Segundo a empresa, os ataques registaram um aumento significativo entre o final de abril e meados de junho de 2026, afetando utilizadores e empresas em diferentes regiões.
Como funciona o ataque
Os criminosos recorrem a uma técnica de engenharia social conhecida como ClickFix, que apresenta páginas falsas com mensagens de erro ou verificações de segurança, como o tradicional aviso de “confirme que não é um robô”.

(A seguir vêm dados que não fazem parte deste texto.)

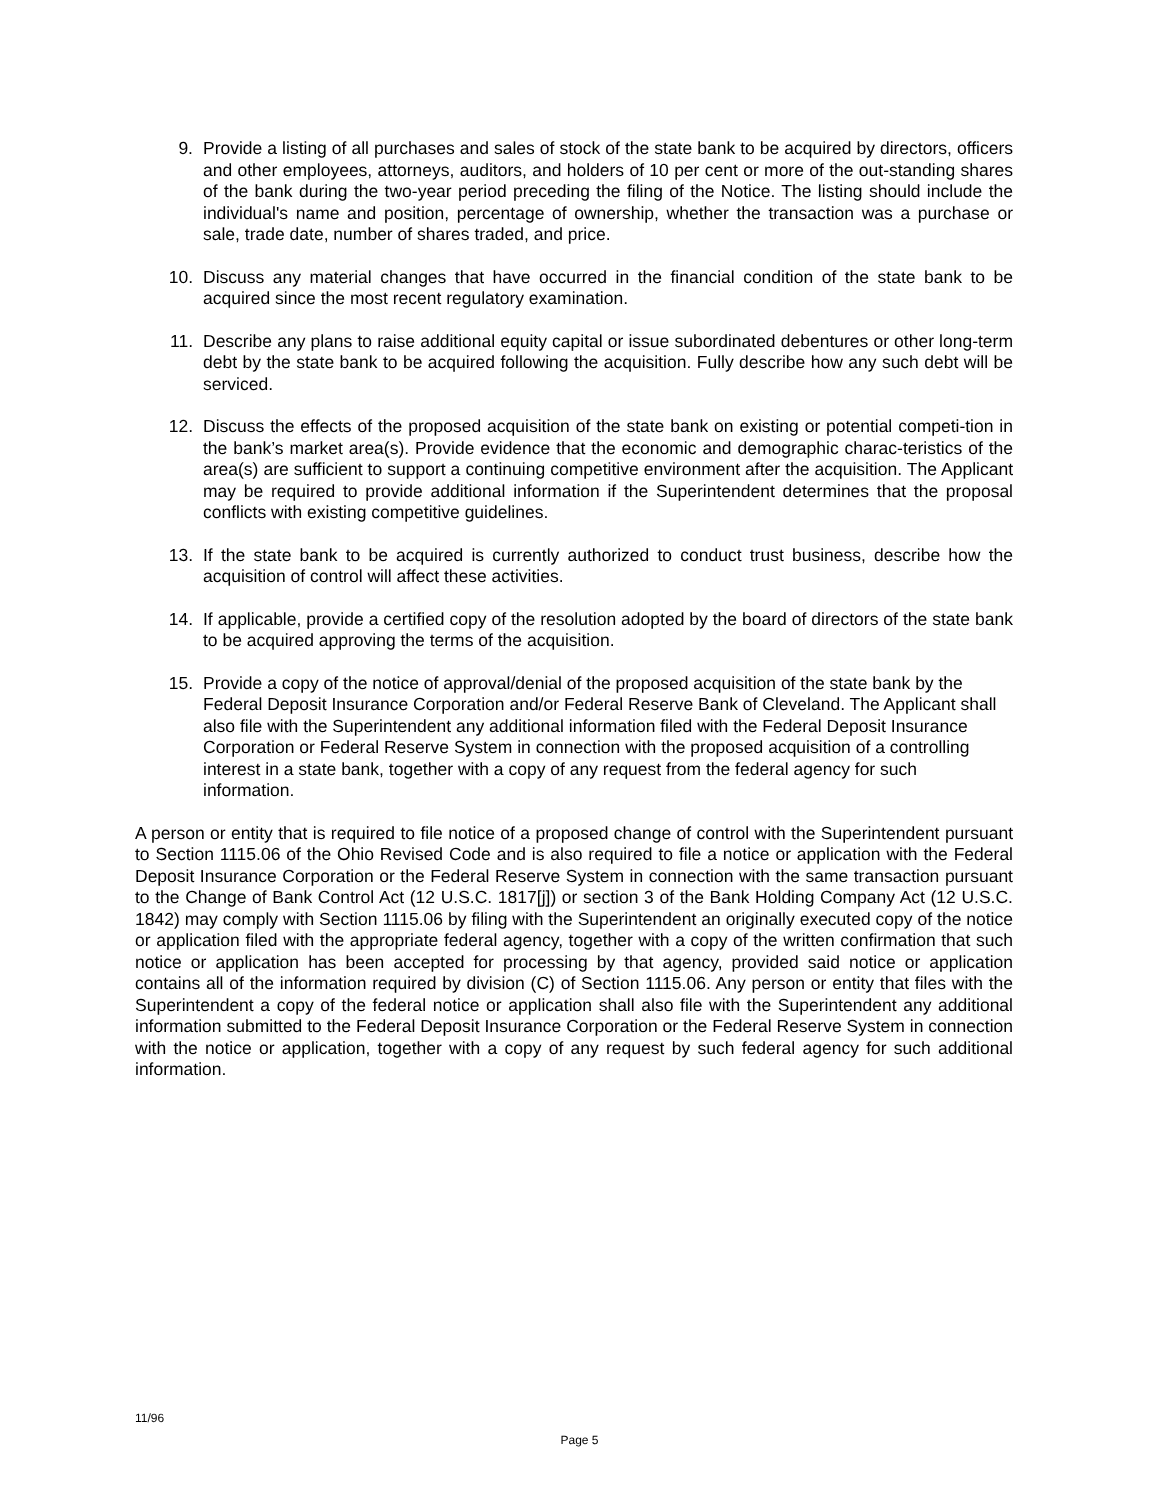9. Provide a listing of all purchases and sales of stock of the state bank to be acquired by directors, officers and other employees, attorneys, auditors, and holders of 10 per cent or more of the out-standing shares of the bank during the two-year period preceding the filing of the Notice. The listing should include the individual's name and position, percentage of ownership, whether the transaction was a purchase or sale, trade date, number of shares traded, and price.
10. Discuss any material changes that have occurred in the financial condition of the state bank to be acquired since the most recent regulatory examination.
11. Describe any plans to raise additional equity capital or issue subordinated debentures or other long-term debt by the state bank to be acquired following the acquisition. Fully describe how any such debt will be serviced.
12. Discuss the effects of the proposed acquisition of the state bank on existing or potential competi-tion in the bank’s market area(s). Provide evidence that the economic and demographic charac-teristics of the area(s) are sufficient to support a continuing competitive environment after the acquisition. The Applicant may be required to provide additional information if the Superintendent determines that the proposal conflicts with existing competitive guidelines.
13. If the state bank to be acquired is currently authorized to conduct trust business, describe how the acquisition of control will affect these activities.
14. If applicable, provide a certified copy of the resolution adopted by the board of directors of the state bank to be acquired approving the terms of the acquisition.
15. Provide a copy of the notice of approval/denial of the proposed acquisition of the state bank by the Federal Deposit Insurance Corporation and/or Federal Reserve Bank of Cleveland. The Applicant shall also file with the Superintendent any additional information filed with the Federal Deposit Insurance Corporation or Federal Reserve System in connection with the proposed acquisition of a controlling interest in a state bank, together with a copy of any request from the federal agency for such information.
A person or entity that is required to file notice of a proposed change of control with the Superintendent pursuant to Section 1115.06 of the Ohio Revised Code and is also required to file a notice or application with the Federal Deposit Insurance Corporation or the Federal Reserve System in connection with the same transaction pursuant to the Change of Bank Control Act (12 U.S.C. 1817[j]) or section 3 of the Bank Holding Company Act (12 U.S.C. 1842) may comply with Section 1115.06 by filing with the Superintendent an originally executed copy of the notice or application filed with the appropriate federal agency, together with a copy of the written confirmation that such notice or application has been accepted for processing by that agency, provided said notice or application contains all of the information required by division (C) of Section 1115.06. Any person or entity that files with the Superintendent a copy of the federal notice or application shall also file with the Superintendent any additional information submitted to the Federal Deposit Insurance Corporation or the Federal Reserve System in connection with the notice or application, together with a copy of any request by such federal agency for such additional information.
11/96
Page 5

Essas páginas convencem a vítima a copiar e executar comandos no Windows através do PowerShell, Win+R ou da linha de comandos. Ao seguir essas instruções, o próprio utilizador instala o malware no computador sem perceber.
Dados que podem ser roubados
Depois de instalado, o ACR Stealer procura informações armazenadas nos navegadores baseados em Chromium, como o Google Chrome e o Microsoft Edge.
Entre os dados que podem ser comprometidos estão:
- Palavras-passe guardadas;
- Cookies de sessão;
- Tokens de autenticação;
- Documentos PDF;
- Ficheiros do Microsoft 365;
- Informações pessoais e empresariais.
Microsoft recomenda cuidados
A empresa reforça que os utilizadores nunca devem copiar ou executar comandos sugeridos por páginas desconhecidas, mesmo quando estas afirmam resolver erros ou validar o acesso ao sistema.
Para empresas, a Microsoft recomenda limitar o uso de ferramentas como PowerShell, Python, MSHTA e rundll32.exe, além de bloquear sites suspeitos e monitorizar atividades incomuns nos computadores.
O que fazer em caso de infeção
Caso exista suspeita de comprometimento, a Microsoft aconselha:
- Isolar imediatamente o computador afetado;
- Alterar todas as palavras-passe utilizadas;
- Revogar os tokens de autenticação das contas;
- Executar uma verificação completa com um antivírus atualizado;
- Manter o Windows e os navegadores sempre atualizados.
A empresa destaca que apenas trocar a palavra-passe pode não ser suficiente, pois os tokens de sessão roubados podem continuar válidos até serem revogados.